WHAT IS REQUIRED ::
Reproduce the lines below word for word, omitting the pictures.

____ DATA EXCERPTS

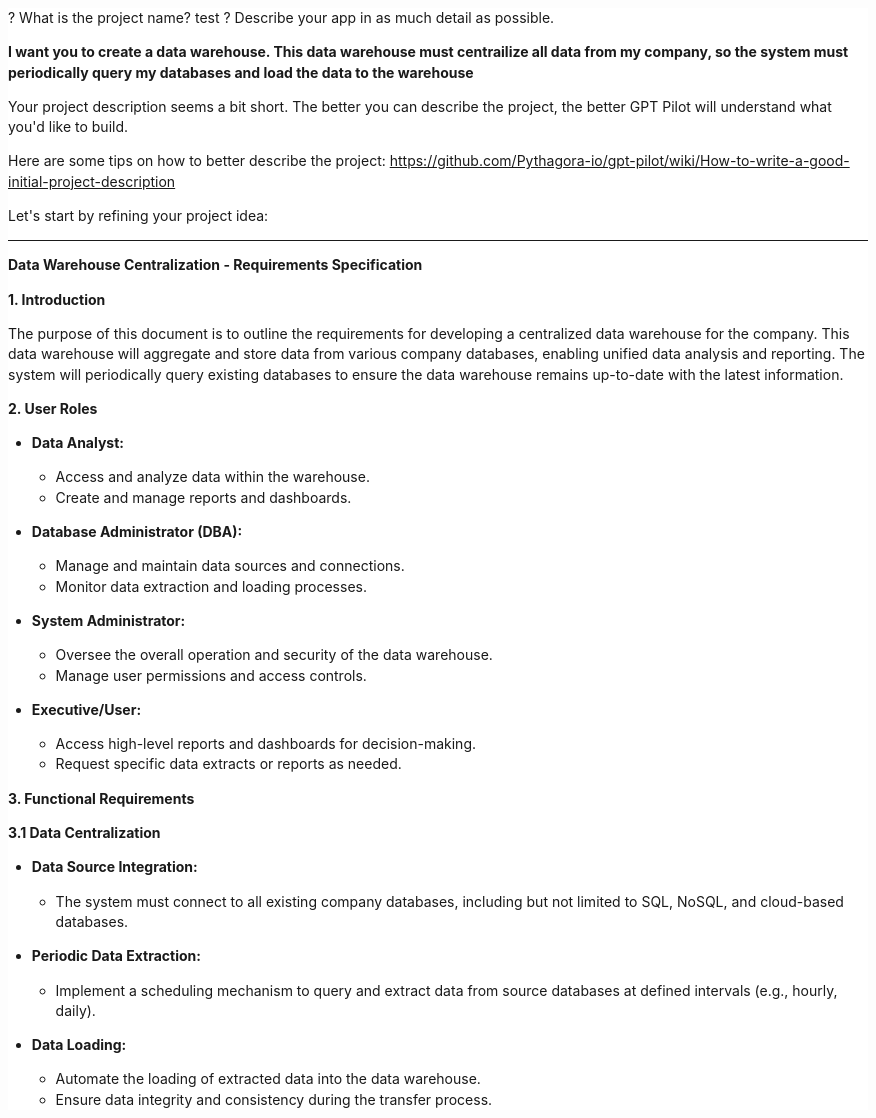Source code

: ? What is the project name? test
? Describe your app in as much detail as possible.

**I want you to create a data warehouse. This data warehouse must centrailize all data from my company, so the system must periodically query my databases and load the data to the warehouse**

Your project description seems a bit short. The better you can describe the project, the better GPT Pilot will understand what you'd like to build.

Here are some tips on how to better describe the project: https://github.com/Pythagora-io/gpt-pilot/wiki/How-to-write-a-good-initial-project-description


Let's start by refining your project idea:

---

**Data Warehouse Centralization - Requirements Specification**

**1. Introduction**

The purpose of this document is to outline the requirements for developing a centralized data warehouse for the company. This data warehouse will aggregate and store data from various company databases, enabling unified data analysis and reporting. The system will periodically query existing databases to ensure the data warehouse remains up-to-date with the latest information.

**2. User Roles**

- **Data Analyst:**
  - Access and analyze data within the warehouse.
  - Create and manage reports and dashboards.
  
- **Database Administrator (DBA):**
  - Manage and maintain data sources and connections.
  - Monitor data extraction and loading processes.
  
- **System Administrator:**
  - Oversee the overall operation and security of the data warehouse.
  - Manage user permissions and access controls.
  
- **Executive/User:**
  - Access high-level reports and dashboards for decision-making.
  - Request specific data extracts or reports as needed.

**3. Functional Requirements**

**3.1 Data Centralization**

- **Data Source Integration:**
  - The system must connect to all existing company databases, including but not limited to SQL, NoSQL, and cloud-based databases.
  
- **Periodic Data Extraction:**
  - Implement a scheduling mechanism to query and extract data from source databases at defined intervals (e.g., hourly, daily).
  
- **Data Loading:**
  - Automate the loading of extracted data into the data warehouse.
  - Ensure data integrity and consistency during the transfer process.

________

OUTPUT OF THE EXERCISE ::
Source code

: ? What is the project name? test
? Describe your app in as much detail as possible.

**I want you to create a data warehouse. This data warehouse must centrailize all data from my company, so the system must periodically query my databases and load the data to the warehouse**

Your project description seems a bit short. The better you can describe the project, the better GPT Pilot will understand what you'd like to build.

Here are some tips on how to better describe the project: https://github.com/Pythagora-io/gpt-pilot/wiki/How-to-write-a-good-initial-project-description


Let's start by refining your project idea:

---

**Data Warehouse Centralization - Requirements Specification**

**1. Introduction**

The purpose of this document is to outline the requirements for developing a centralized data warehouse for the company. This data warehouse will aggregate and store data from various company databases, enabling unified data analysis and reporting. The system will periodically query existing databases to ensure the data warehouse remains up-to-date with the latest information.

**2. User Roles**

- **Data Analyst:**
  - Access and analyze data within the warehouse.
  - Create and manage reports and dashboards.
  
- **Database Administrator (DBA):**
  - Manage and maintain data sources and connections.
  - Monitor data extraction and loading processes.
  
- **System Administrator:**
  - Oversee the overall operation and security of the data warehouse.
  - Manage user permissions and access controls.
  
- **Executive/User:**
  - Access high-level reports and dashboards for decision-making.
  - Request specific data extracts or reports as needed.

**3. Functional Requirements**

**3.1 Data Centralization**

- **Data Source Integration:**
  - The system must connect to all existing company databases, including but not limited to SQL, NoSQL, and cloud-based databases.
  
- **Periodic Data Extraction:**
  - Implement a scheduling mechanism to query and extract data from source databases at defined intervals (e.g., hourly, daily).
  
- **Data Loading:**
  - Automate the loading of extracted data into the data warehouse.
  - Ensure data integrity and consistency during the transfer process.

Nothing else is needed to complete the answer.